The Soviet push against religion was so strong in Moldova that many locals still call the Christmas tree the New Year tree.
And speaking of trees, in Georgia there is the chichilaki, made from dried hazelnut or walnut branches shaved to form a small coniferous tree. Chichilakis are usually decorated with small fruits and berries. On the evening before the Georgian Orthodox Epiphany on January 19, they are ceremonially burnt so that all troubles from the previous year are chased away.
In Ukraine, the traditional centerpiece of the household is didukh, a sheaf of wheat that translates into “grandfather’s spirit” and is meant to symbolise the staff of life. One should also be not surprised when children at a traditional Christmas dinner start mooing or barking when kutya, a traditional meal of the 12 served on Christmas Eve is brought to the table as children try to bring in the spirit of the good harvest into the household.
Serbia’s Orthodox Christmas also involves a tree: each Christmas Eve, a young oak tree is brought into the houses of Serbian families. A part of the tree called badnjak is burnt in the garden, accompanied by prayers and wishes for the health of the family in the year to come.
Christmas Eve in Bulgaria does not end with a traditional dinner. At midnight, the Koleduvane, the Bulgarian version of carolling, starts in which only young and single men can take part.
One Slovakian tradition is a bit different: young Slovak women lob their shoes over their shoulders, bidding to predict whether they will be married in the following year. If the toe points to the Christmas bell on the door, a marriage will be celebrated in the new year.

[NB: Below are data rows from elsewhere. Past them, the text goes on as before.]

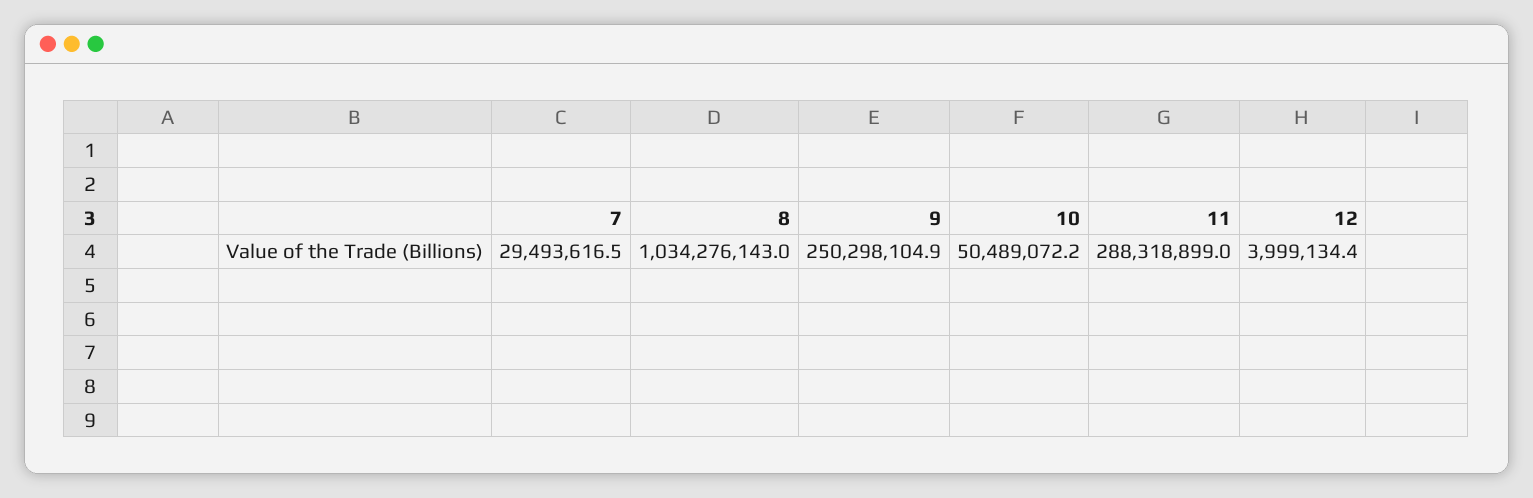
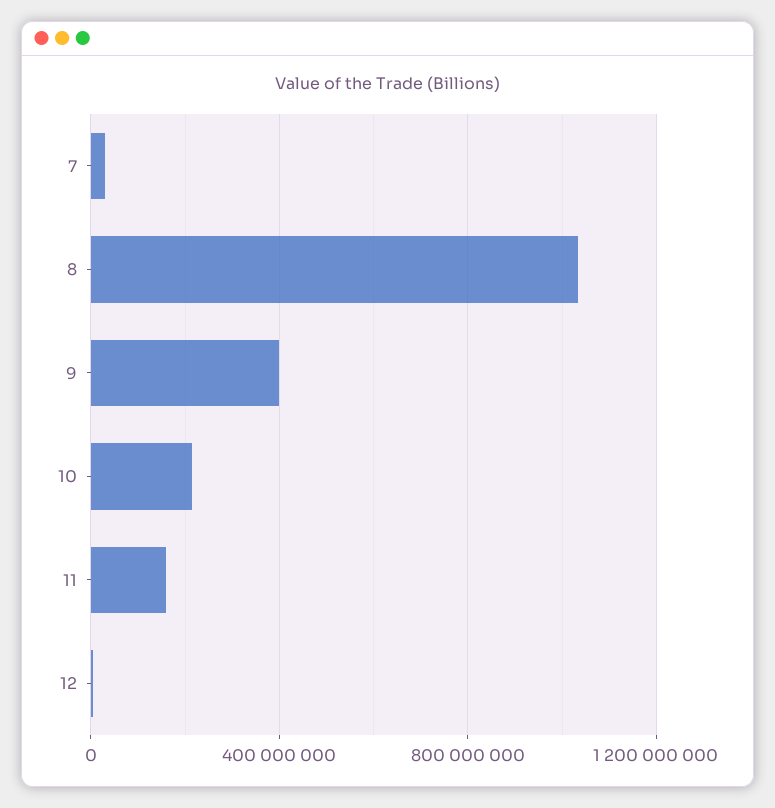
  {
    "7": 29493616.5,
    "8": 1034276143,
-   "9": 250298104.9,
+   "9": 400000000,
-   "10": 50489072.2,
+   "10": 200000000,
-   "11": 288318899,
+   "11": 150000000,
    "12": 3999134.4
  }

Looking at a Baltic Christmas, Estonia tries to leave behind the classic Christmas argument of who should be washing the dishes after dinner on Christmas Eve since tradition says that leftover food must remain on the table overnight in the hope that the spirits of a family’s loved ones who have already passed away will make a Christmas visit and, of course, will have something to eat.
In Lithuania, there are at least 100 Christmas dishes families can choose from with none of them being made of meat since many in the country still hold fast until Christmas Day.
Legend in Lithuania has it that on Christmas Eve, animals can speak to children, but only at midnight and if they do, they will tell children what the future holds for them. And this happens only to the luckiest children since it’s the animals who choose if they want to talk or not.
Finally, Latvia’s Christmas celebrations have long been merged with the country’s pagan traditions. Being named after Yule, the sun god in pagan Latvian culture, yule logs are dragged and then burnt to destroy the bad events of the passing year.